— BEGIN —

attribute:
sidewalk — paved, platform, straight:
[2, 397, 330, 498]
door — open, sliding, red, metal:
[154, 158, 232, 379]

— END —

**Request:** Rewrite all the lines above, putting "blue" in place of "red" and leaving everything else as it is.

**Output of the task:**
attribute:
sidewalk — paved, platform, straight:
[2, 397, 330, 498]
door — open, sliding, blue, metal:
[154, 158, 232, 379]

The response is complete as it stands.